Infection and immune-compromising conditions like diabetes, auto-immune diseases, and certain medications can predispose a person to the development of chronic wounds, as these conditions interfere with the body’s normal healing pathways.

Dr. Divya says that general conditions affecting the body can also result in chronic wounds, such as medications that depress the immune system, poor nutrition, advanced age, and diseases such as diabetes mellitus.

“Diabetes is one of the many causes of chronic wounds, as persistent high blood glucose levels can affect wound healing.

Uncontrolled diabetes causes narrowing of blood vessels, leading to poor nutrition and a lack of oxygenation to the wound. Decreased nerve sensation leads to an increased risk for trauma and neglected wounds as well as an increased risk of infection.

“The progress of infection in diabetics is also greatly accelerated, as it retards the immune system, which makes it difficult for the body’s natural infection control reactions to take place. Due to this, wound care in diabetics has to be administered early and properly to prevent complications.”


RISK OF INFECTION

The major concern for diabetic patients is always the high risk of infection and rapid spread, which generally involves deeper structures such as tendons and bones. The lack of sensation at the feet makes it hard to recognize wounds early, and this leads to neglected wounds.

“The dreaded complication of all diabetic foot ulcers is amputation. Levels of amputation vary depending on the extent and site of the wound. In some cases, especially where treatment is delayed, chronic wounds can lead to generalized infections and multi-organ failure, which leads to death.

“Patients should be aware that a non-healing wound, no matter what size, is a problem that needs expert and rapid attention.

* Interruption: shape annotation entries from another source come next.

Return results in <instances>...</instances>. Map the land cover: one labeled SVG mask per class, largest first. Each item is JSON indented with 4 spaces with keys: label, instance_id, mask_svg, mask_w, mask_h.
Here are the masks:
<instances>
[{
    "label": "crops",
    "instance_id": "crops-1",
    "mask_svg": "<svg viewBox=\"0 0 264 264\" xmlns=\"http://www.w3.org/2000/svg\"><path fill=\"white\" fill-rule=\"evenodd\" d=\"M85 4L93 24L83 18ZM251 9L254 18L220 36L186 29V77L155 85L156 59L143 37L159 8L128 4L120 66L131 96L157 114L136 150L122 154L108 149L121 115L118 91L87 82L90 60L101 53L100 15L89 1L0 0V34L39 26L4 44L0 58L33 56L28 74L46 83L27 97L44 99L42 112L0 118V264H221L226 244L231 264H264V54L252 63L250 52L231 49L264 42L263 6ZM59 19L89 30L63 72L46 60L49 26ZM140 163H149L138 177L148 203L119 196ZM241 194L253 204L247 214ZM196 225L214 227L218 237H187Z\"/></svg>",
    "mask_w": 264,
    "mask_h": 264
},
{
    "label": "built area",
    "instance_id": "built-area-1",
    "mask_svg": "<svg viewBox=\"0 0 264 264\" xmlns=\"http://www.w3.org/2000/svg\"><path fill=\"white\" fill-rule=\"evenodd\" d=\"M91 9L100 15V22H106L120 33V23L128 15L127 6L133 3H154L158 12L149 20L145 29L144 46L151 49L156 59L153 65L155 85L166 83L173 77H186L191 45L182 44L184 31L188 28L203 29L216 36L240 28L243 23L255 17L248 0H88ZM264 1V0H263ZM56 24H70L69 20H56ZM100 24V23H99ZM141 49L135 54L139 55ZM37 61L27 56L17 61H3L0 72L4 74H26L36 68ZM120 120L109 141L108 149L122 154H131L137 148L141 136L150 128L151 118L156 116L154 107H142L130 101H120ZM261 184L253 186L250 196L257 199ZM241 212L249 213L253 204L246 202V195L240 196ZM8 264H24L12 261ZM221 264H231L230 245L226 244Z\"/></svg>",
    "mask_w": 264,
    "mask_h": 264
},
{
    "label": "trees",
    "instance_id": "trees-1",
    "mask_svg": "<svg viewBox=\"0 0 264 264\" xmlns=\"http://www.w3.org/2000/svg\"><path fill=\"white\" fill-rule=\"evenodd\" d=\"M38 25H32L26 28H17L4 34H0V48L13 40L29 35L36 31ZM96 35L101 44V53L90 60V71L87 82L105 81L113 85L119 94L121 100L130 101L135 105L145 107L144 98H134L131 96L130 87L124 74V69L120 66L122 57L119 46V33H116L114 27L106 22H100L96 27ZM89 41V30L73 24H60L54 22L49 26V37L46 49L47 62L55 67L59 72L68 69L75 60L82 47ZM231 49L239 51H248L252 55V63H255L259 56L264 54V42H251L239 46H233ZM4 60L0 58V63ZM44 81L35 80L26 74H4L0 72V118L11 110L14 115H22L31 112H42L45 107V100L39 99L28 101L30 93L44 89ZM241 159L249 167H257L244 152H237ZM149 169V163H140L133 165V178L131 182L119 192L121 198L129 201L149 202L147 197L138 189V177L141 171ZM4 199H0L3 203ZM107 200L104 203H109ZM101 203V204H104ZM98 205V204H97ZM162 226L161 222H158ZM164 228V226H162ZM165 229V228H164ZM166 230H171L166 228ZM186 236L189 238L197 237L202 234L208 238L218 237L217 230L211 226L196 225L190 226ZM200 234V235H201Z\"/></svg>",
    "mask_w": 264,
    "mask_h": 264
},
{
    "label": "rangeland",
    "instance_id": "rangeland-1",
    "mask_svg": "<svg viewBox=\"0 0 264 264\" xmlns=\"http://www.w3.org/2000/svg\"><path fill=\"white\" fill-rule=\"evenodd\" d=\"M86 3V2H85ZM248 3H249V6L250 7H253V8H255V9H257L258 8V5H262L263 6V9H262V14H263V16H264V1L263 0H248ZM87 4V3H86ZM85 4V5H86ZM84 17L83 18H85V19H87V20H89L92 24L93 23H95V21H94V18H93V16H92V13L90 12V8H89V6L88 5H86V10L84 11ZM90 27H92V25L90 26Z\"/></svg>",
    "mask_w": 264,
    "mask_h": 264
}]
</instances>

Its condition can deteriorate very quickly, especially if the patient has diabetes mellitus. If the right treatment is commenced in a timely manner, a lot of major life-threatening and debilitating complications can be avoided.”


TREATMENT

Treatment of a chronic wound is challenging because it needs personalized care focusing on wound management, compared to a simplistic approach. There is also a relatively longer management plan with the need to review and adjust plans frequently.

“Treatment for chronic wounds is complicated, and there is a need for a holistic multi-disciplinary management plan based on international guidelines. A specialist wound management center is able to provide the patient with the medical expertise and technology to maximize healing compared to general care.”